What is expected: From the page about the Shizuka Kudo compilation album below, write out the passage word for word, starting at "Shizuka Kudo chronology" and ending at "for the album.".

[Opening Given passage section]

Compilation album by Shizuka Kudo
- Released: February 18, 2015
- Recorded: 1988–2014
- Genre: Pop;
- Length: 80:25
- Label: Pony Canyon

Shizuka Kudo chronology
| My Precious: Shizuka Sings Songs of Miyuki (2008) | My Treasure Best: Miyuki Nakajima × Tsugutoshi Gotō Collection (2015) | My Heartful Best: Gorō Matsui Collection (2016) |

= My Treasure Best: Miyuki Nakajima × Tsugutoshi Gotō Collection =

My Treasure Best: Miyuki Nakajima × Tsugutoshi Gotō Collection (My Treasure Best -みゆき×コレクション-, My Treasure Best: Nakajima Miyuki × Gotō Tsugutoshi Korekushon) is the thirteenth compilation album by Japanese singer Shizuka Kudo. It was released on February 18, 2015, through Pony Canyon. It was released as a high-resolution digital download one week in advance, on February 11, 2015, on the music store Mora.

The album features all the songs co-written by Miyuki Nakajima and Tsugutoshi Gotō Kudo has released since her debut album. It also includes a new song, "Tan Jun Ai vs Hontō no Ai", which was recorded specifically for the album.

[Closing Given passage section]
[Opening Extracted material section]

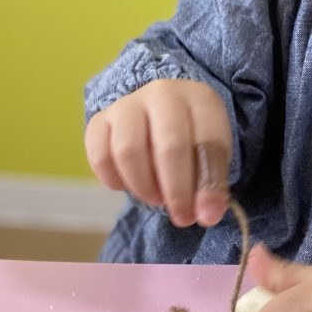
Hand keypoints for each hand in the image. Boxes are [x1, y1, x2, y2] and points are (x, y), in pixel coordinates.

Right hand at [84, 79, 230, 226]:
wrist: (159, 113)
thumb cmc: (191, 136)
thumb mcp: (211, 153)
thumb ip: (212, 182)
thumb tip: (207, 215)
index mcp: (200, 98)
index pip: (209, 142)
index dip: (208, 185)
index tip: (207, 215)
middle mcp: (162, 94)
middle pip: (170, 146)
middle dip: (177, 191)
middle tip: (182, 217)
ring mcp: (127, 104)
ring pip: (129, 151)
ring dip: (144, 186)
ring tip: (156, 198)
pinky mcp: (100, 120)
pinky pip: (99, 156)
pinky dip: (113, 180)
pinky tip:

[Closing Extracted material section]

Task response:
Shizuka Kudo chronology
| My Precious: Shizuka Sings Songs of Miyuki (2008) | My Treasure Best: Miyuki Nakajima × Tsugutoshi Gotō Collection (2015) | My Heartful Best: Gorō Matsui Collection (2016) |

= My Treasure Best: Miyuki Nakajima × Tsugutoshi Gotō Collection =

My Treasure Best: Miyuki Nakajima × Tsugutoshi Gotō Collection (My Treasure Best -みゆき×コレクション-, My Treasure Best: Nakajima Miyuki × Gotō Tsugutoshi Korekushon) is the thirteenth compilation album by Japanese singer Shizuka Kudo. It was released on February 18, 2015, through Pony Canyon. It was released as a high-resolution digital download one week in advance, on February 11, 2015, on the music store Mora.

The album features all the songs co-written by Miyuki Nakajima and Tsugutoshi Gotō Kudo has released since her debut album. It also includes a new song, "Tan Jun Ai vs Hontō no Ai", which was recorded specifically for the album.